Canyon Bakehouse Mountain White Gluten Free Bread is the best option I have found to make gluten free dressing. I cube the bread, then let it sit out for about 36 hours to get nice and stale, just like my Mom used to do. I then use the bread cubes to make my Mom’s traditional recipe: I saute an onion and some celery until soft and then mix it with the bread, some poultry seasoning, salt/pepper and chicken broth and then bake it in a casserole dish for about an hour. The trickiest part of gluten free dressing is to prevent it from getting pasty and this bread held up to that challenge!
Pumpkin Corn Bread
I always like to have some kind of pumpkin bread to serve along the meal for something a little sweet to balance out the savory. I typically just buy a boxed gluten free corn bread mix and add in one cup of pumpkin puree and one teaspoon of pumpkin pie spice with the other ingredients and then bake it according to the package directions.

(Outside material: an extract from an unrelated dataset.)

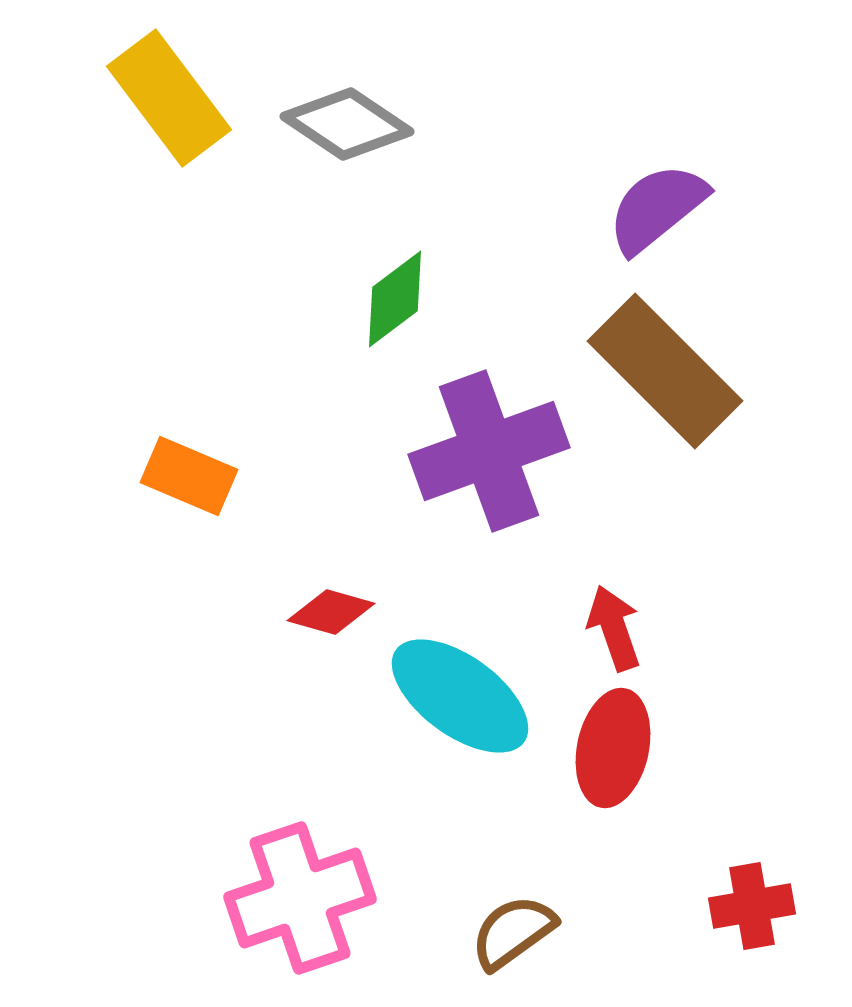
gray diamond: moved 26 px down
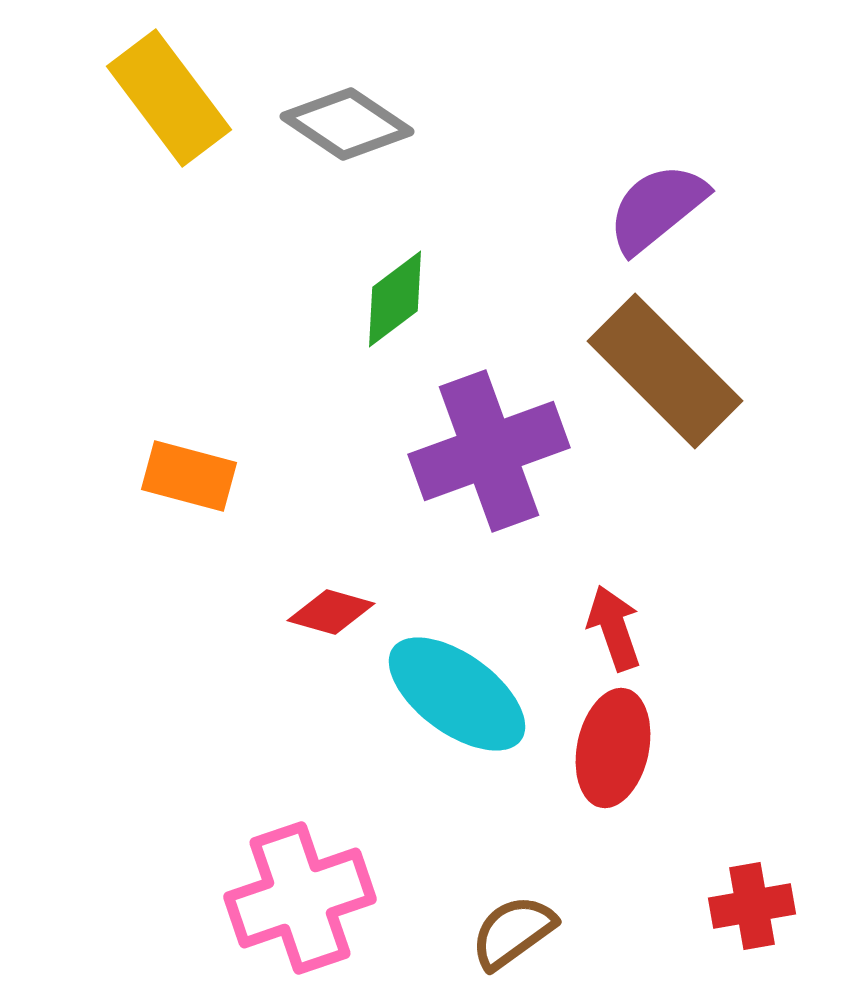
orange rectangle: rotated 8 degrees counterclockwise
cyan ellipse: moved 3 px left, 2 px up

I hope this helps to give you a few ideas regarding how to be sensitive to dietary restrictions without sacrificing the taste and quality of the meal. Don’t be afraid to ask your family member or friend how you can help so they feel more welcome and at ease. They will definitely appreciate you thinking of them! They also may prefer to just bring their own food, particularly if they are very sensitive to gluten and are very strict about shared cooking surfaces. It can literally take a few crumbs of gluten to trigger a reaction in someone with Celiac Disease. Don’t be offended if this is the case. You can always share the wine!